Les causes de la diversité humaine sont très précocement un objet d’interrogation. Dès le début du 17e siècle, des médecins européens mènent des recherches pour comprendre les causes de la couleur de peau des Africains. L’interprétation environnementaliste prévaut longtemps, en particulier la chaleur excessive du soleil. À partir du début du 18e siècle, la remise en cause progressive de l’influence des conditions climatiques laisse la place à des considérations davantage médicales et anthropologiques. L’une des interrogations récurrentes porte sur l’unicité ou la pluralité des origines de l’homme. Pour le naturaliste Buffon, tous les hommes ont la même origine. Mais ils présentent des « variétés » car plus ils vivent proche du Pôle ou de l’équateur, plus ils dégénèrent. Le brunissement de la peau est considéré comme la manifestation la plus visible de l’amoindrissement des capacités intellectuelles. D’autres comme Voltaire, pensent que les Hommes ont des origines différentes et qu’ils ne proviennent pas d’un seul et même noyau, si bien que les races humaines sont véritablement séparées.
La question des races s’intègre à la réflexion des Lumières sur la place de l’Homme dans la nature qui mobilise autant les naturalistes que les philosophes. Leurs travaux aboutissent à louer les qualités naturelles intrinsèques des Européens, et donc la blancheur, pour reléguer les Noirs aux rangs inférieurs de l’humanité. L’idée de race permet une hiérarchisation jusqu’à la confluence avec les créatures les plus évoluées du monde animal, comme les orangs-outans. L’idée d’une gradation de l’animal à l’Homme se retrouve dans l’anthropométrie crânienne, en vogue à partir de la fin du 18e siècle. Elle est supposée permettre de comprendre, à partir de mesures empiriques, les différences d’intelligence et de capacités entre les groupes humains, annonçant ainsi le racisme biologique du 19e siècle.
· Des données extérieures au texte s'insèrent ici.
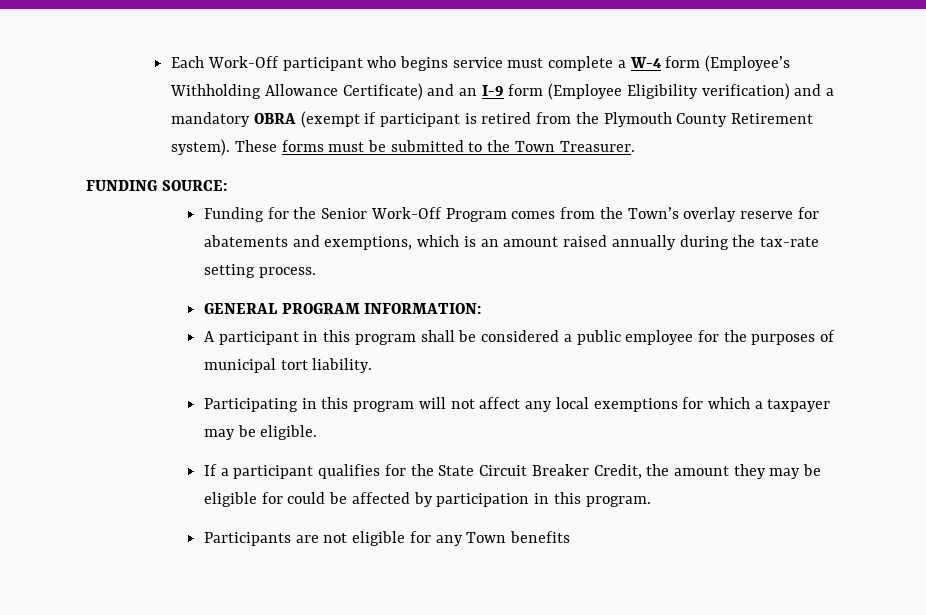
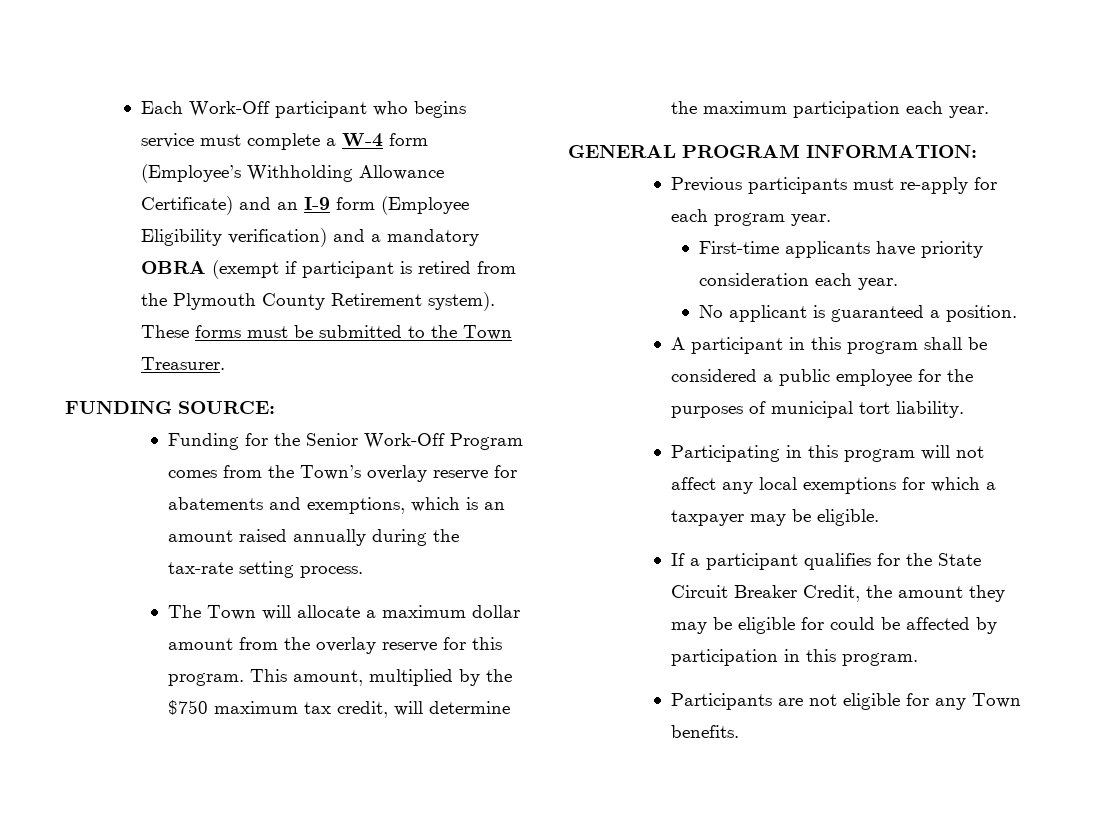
[204,303,482,314] GENERAL PROGRAM INFORMATION: -> [168,605,521,620] [168,637,503,654] [168,669,513,686] [168,700,511,718] [671,101,990,118] [568,144,977,158] [671,177,998,194] [671,209,832,226] [698,241,983,258] [698,273,898,290] [698,305,1017,322] The Town will allocate a maximum dollar amount from the overlay reserve for this program. This amount, multiplied by the $750 maximum tax credit, will determine the maximum participation each year. // GENERAL PROGRAM INFORMATION: // Previous participants must re-apply for each program year. // First-time applicants have priority consideration each year. // No applicant is guaranteed a position.
[510,531,571,543] benefits -> [671,725,740,738] benefits.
Les L’idée de race est avant tout une construction sociale élaborée pour ordonner la diversité humaine. En ce sens, elle est une grille de lecture du monde. Elle ne peut être pensée sans impliquer une hiérarchie sur la foi des capacités des uns qui sont niées aux autres. Elle inscrit de manière indélébile des qualités, des aptitudes et des caractères moraux qui se transmettent au fil des générations. Dans le contexte atlantique, elle renvoie à un statut de dominé au nom d’une infériorité naturelle qui ne saurait être, précisément parce qu’elle est naturelle, compensée par l’éducation. Les uns la subissent sans pouvoir s’en extraire, alors que les autres ne font que profiter d’une situation de fait. La pensée raciale nie la possibilité du progrès par une assignation héréditaire fondée sur la couleur de la peau considérée comme un critère incontestable de différenciation. Chacun n’est qu’un exemplaire de sa race, nié dans sa singularité en raison d’une assignation irréversible à un groupe particulier. En ce sens, au moins autant que la couleur proprement dite, c’est la généalogie qui fait d’individus des « Noirs ».